Council set to vote on new rules for zoning
Update to Albuquerque’s Integrated Development Ordinance set Thursday
The Albuquerque City Council could vote as early as Thursday on new zoning rules that would expand opportunities for RV parks, car dealers and drivethrus, while reducing areas where liquor and nicotine retail is automatically allowed.
It could also set rules for where and when cannabis shops can operate now that New Mexico has legalized recreational marijuana.
It is all part of the second annual update to the city’s Integrated Development Ordinance. The council has a special meeting devoted to the IDO at 3 p.m. Thursday.
Many of the potential IDO amendments already have been passed by the council’s Land Use Planning and Zoning Committee and are incorporated into the bill currently pending before the full council.

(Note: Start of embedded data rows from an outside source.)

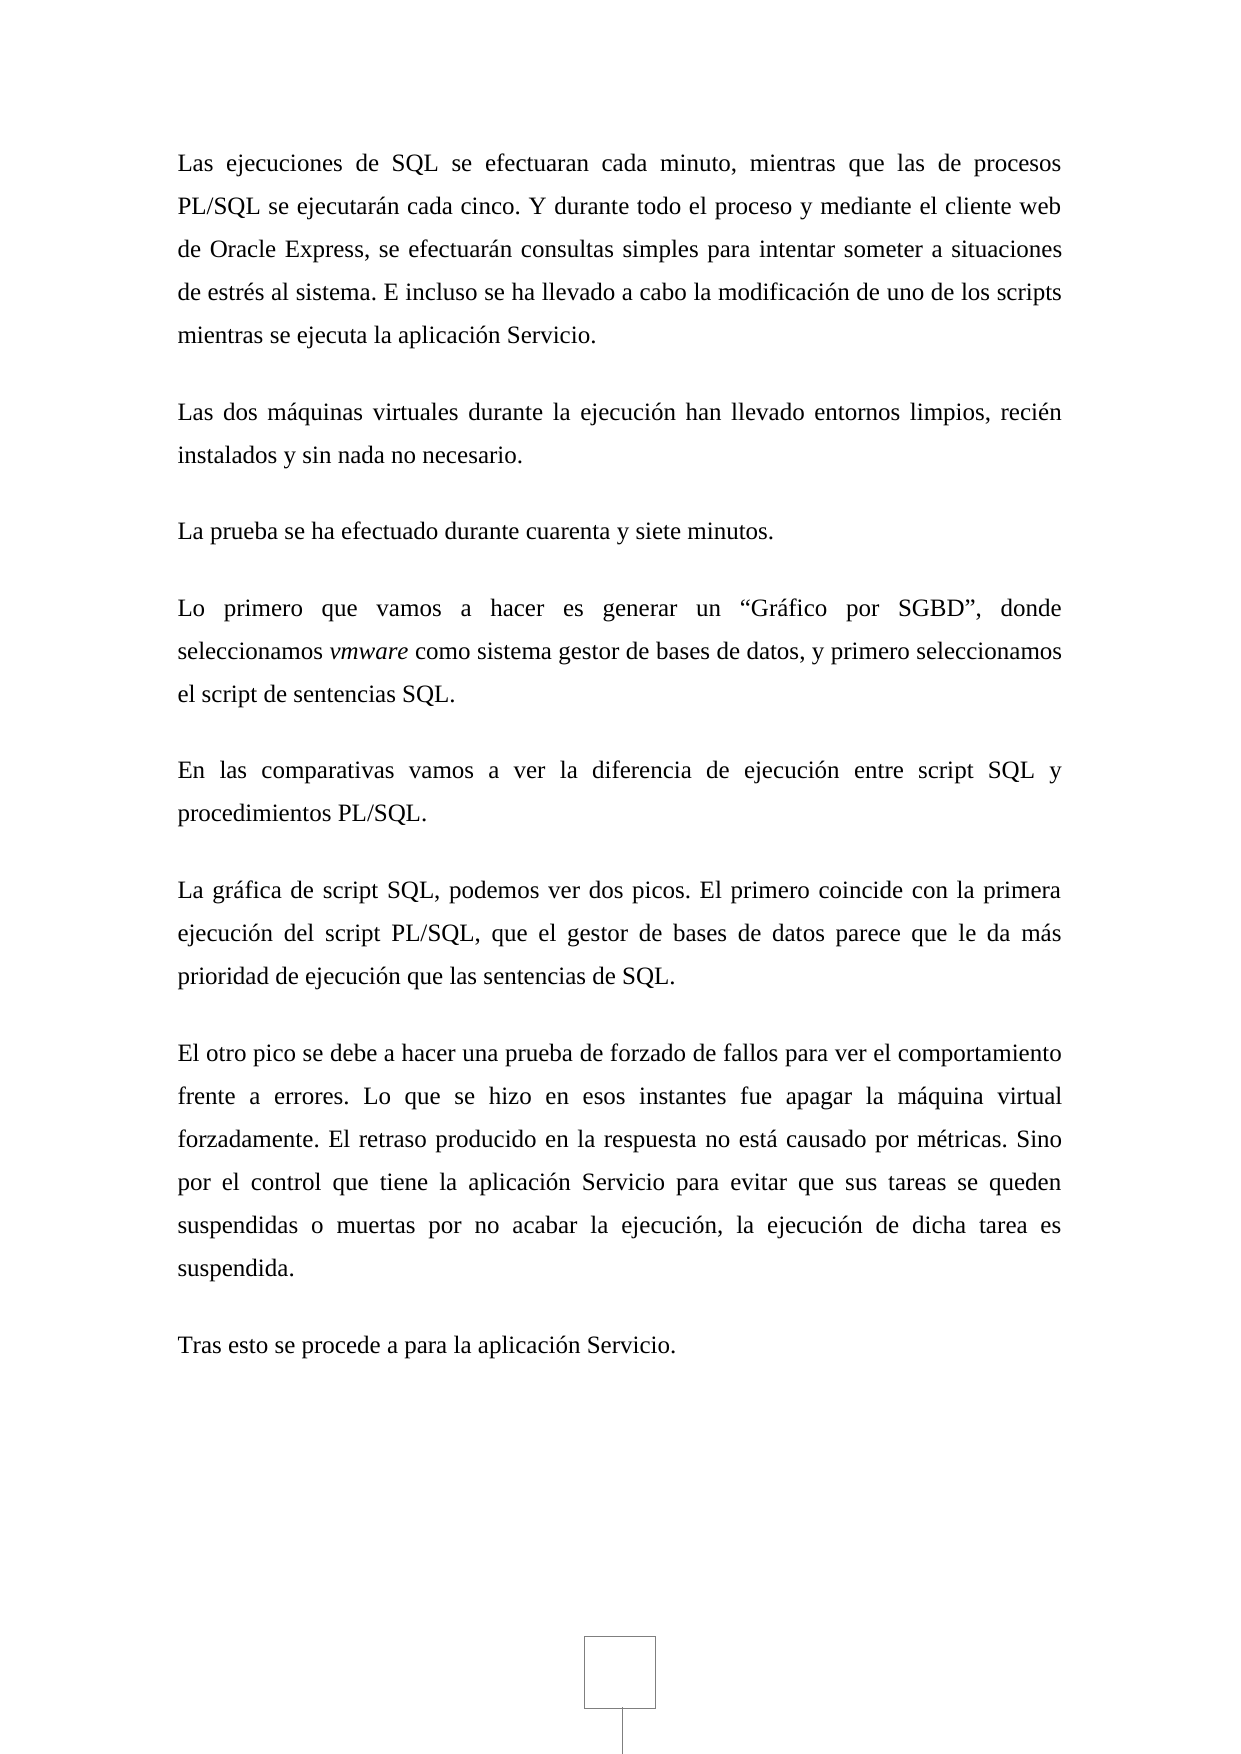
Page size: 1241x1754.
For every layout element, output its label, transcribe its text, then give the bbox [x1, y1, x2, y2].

text En las comparativas vamos a ver la diferencia de ejecución entre script SQL y procedimientos PL/SQL. [177, 755, 1063, 827]
text Tras esto se procede a para la aplicación Servicio. [177, 1330, 1063, 1358]
text La gráfica de script SQL, podemos ver dos picos. El primero coincide con la primera ejecución del script PL/SQL, que el gestor de bases de datos parece que le da más prioridad de ejecución que las sentencias de SQL. [177, 875, 1063, 990]
text Lo primero que vamos a hacer es generar un “Gráfico por SGBD”, donde seleccionamos vmware como sistema gestor de bases de datos, y primero seleccionamos el script de sentencias SQL. [177, 593, 1063, 708]
text Las ejecuciones de SQL se efectuaran cada minuto, mientras que las de procesos PL/SQL se ejecutarán cada cinco. Y durante todo el proceso y mediante el cliente web de Oracle Express, se efectuarán consultas simples para intentar someter a situaciones de estrés al sistema. E incluso se ha llevado a cabo la modificación de uno de los scripts mientras se ejecuta la aplicación Servicio. [177, 148, 1063, 349]
text El otro pico se debe a hacer una prueba de forzado de fallos para ver el comportamiento frente a errores. Lo que se hizo en esos instantes fue apagar la máquina virtual forzadamente. El retraso producido en la respuesta no está causado por métricas. Sino por el control que tiene la aplicación Servicio para evitar que sus tareas se queden suspendidas o muertas por no acabar la ejecución, la ejecución de dicha tarea es suspendida. [177, 1038, 1063, 1282]
text Las dos máquinas virtuales durante la ejecución han llevado entornos limpios, recién instalados y sin nada no necesario. [177, 397, 1063, 468]
text La prueba se ha efectuado durante cuarenta y siete minutos. [177, 516, 1063, 545]
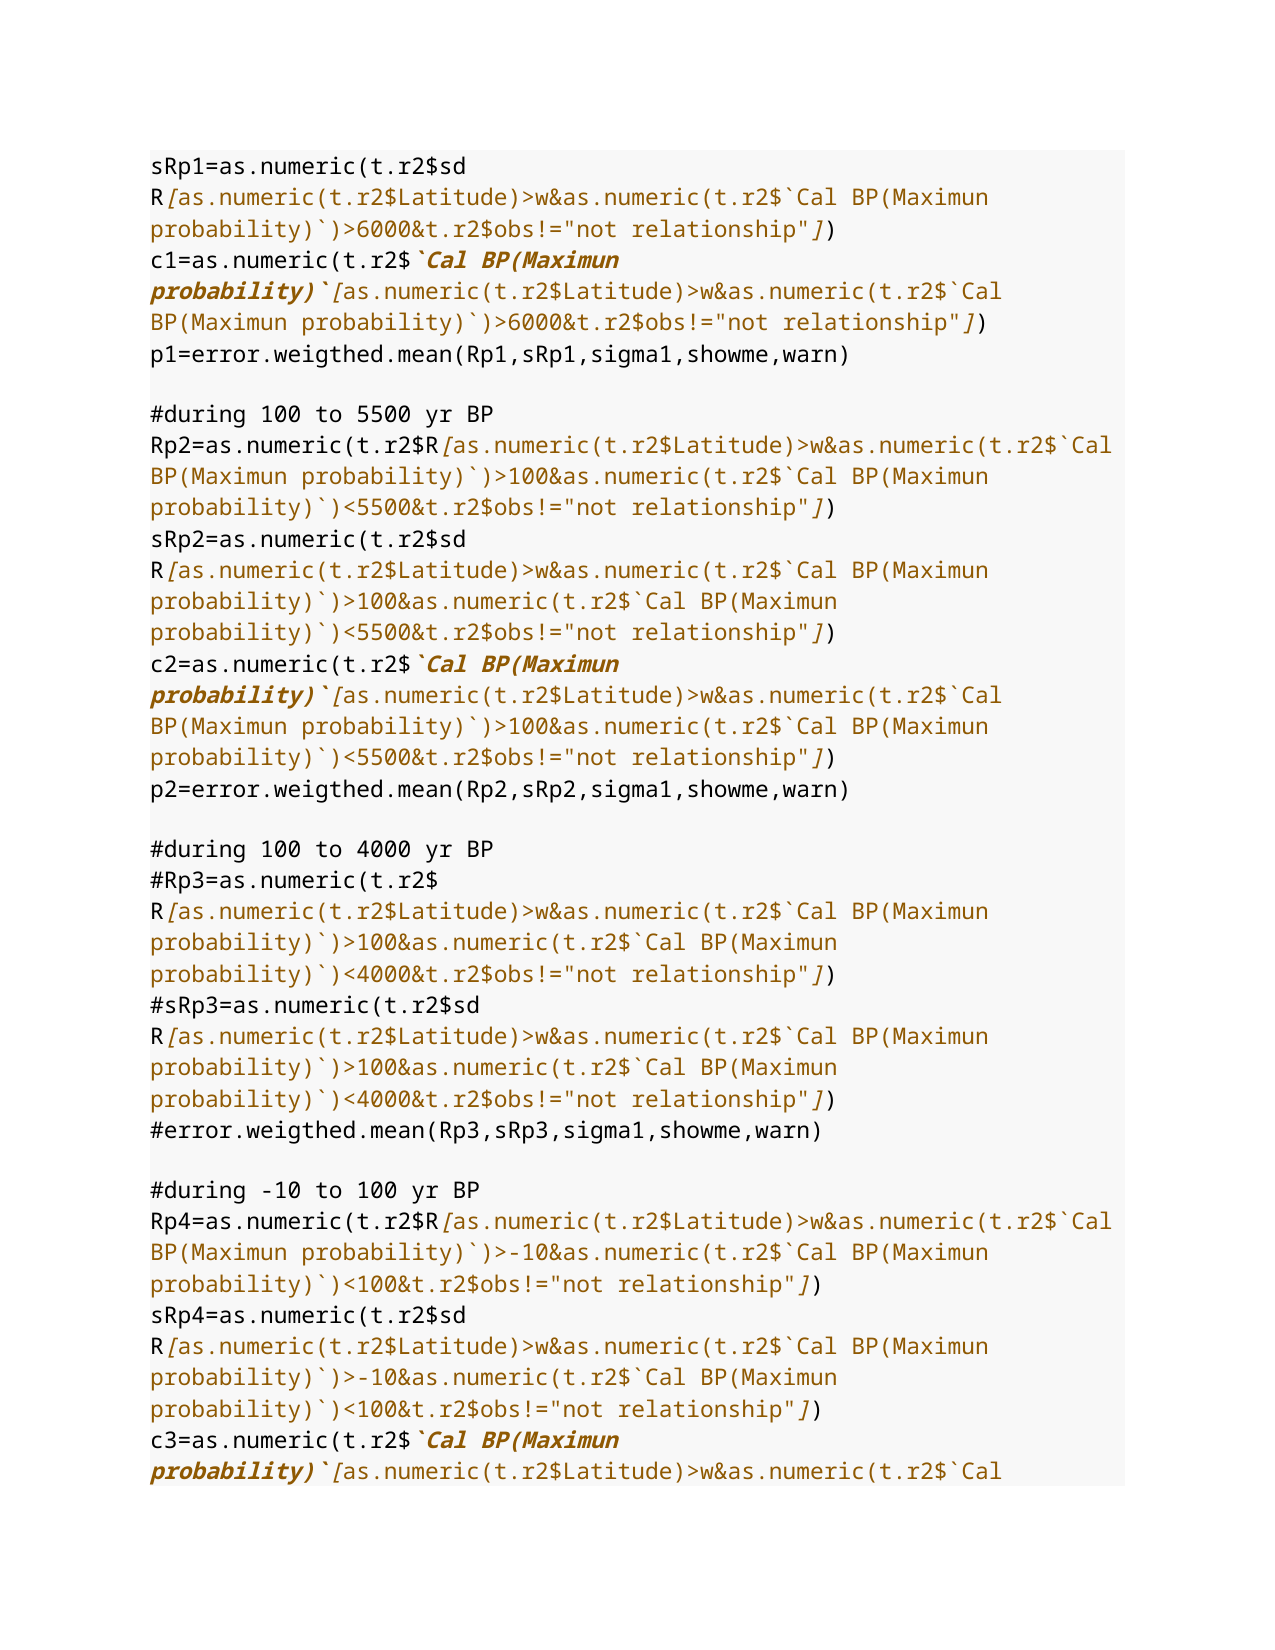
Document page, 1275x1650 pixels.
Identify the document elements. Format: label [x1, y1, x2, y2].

However, councilors still have the opportunity to reconsider them or change them before a final vote.
Amendments in that stage of the process would:
■ Allow RV parks to operate in more zones across the city, which sponsor Councilor Diane Gibson said is partly a response to the growing culture of people — like “digital nomads” — living life on the road
■ Make it easier to establish drive-thrus in mixed-use, lowintensity zones, eliminating the requirement to get conditional use approval from a zoning hearing examiner
■ Increase areas where auto dealers and rental companies can have outdoor vehicle displays
■ Make liquor and nicotine retail a conditional — rather than permissive — use in certain mixed-use and commercial zones, except as part of general or grocery stores
■ Reduce the time the public has to request a facilitated meeting about certain site plan applications — those that require only an administrative, rather
than board or commission, decision — to 10 days from 15
The cannabis-related proposals have not been passed — or even voted on — by the council’s LUPZ committee and are therefore not yet incorporated into the IDO update bill.
The council can still vote to add them, but will likely have to pick between some competing proposals.
Mayor Tim Keller’s administration, for example, wants cannabis retail locations at least 1,000 feet apart from each other and from “adult” entertainment or retail businesses, but would not ban multiple licensees from operating on the same premises. Councilor Pat Davis, meanwhile, is proposing a 600-foot distance between cannabis shops, but his proposal would still allow them to pursue conditional approval to operate inside that buffer.
Other potential amendments include Keller’s proposal to ban cannabis retailers from abutting streets designated as Main Street corridors — such as large parts of Central Avenue — and from allowing customers between the hours of 10 p.m. and 7 a.m.
For more detailed information about the amendments, go to abczone.com and look under the “2020 IDO Annual Update.”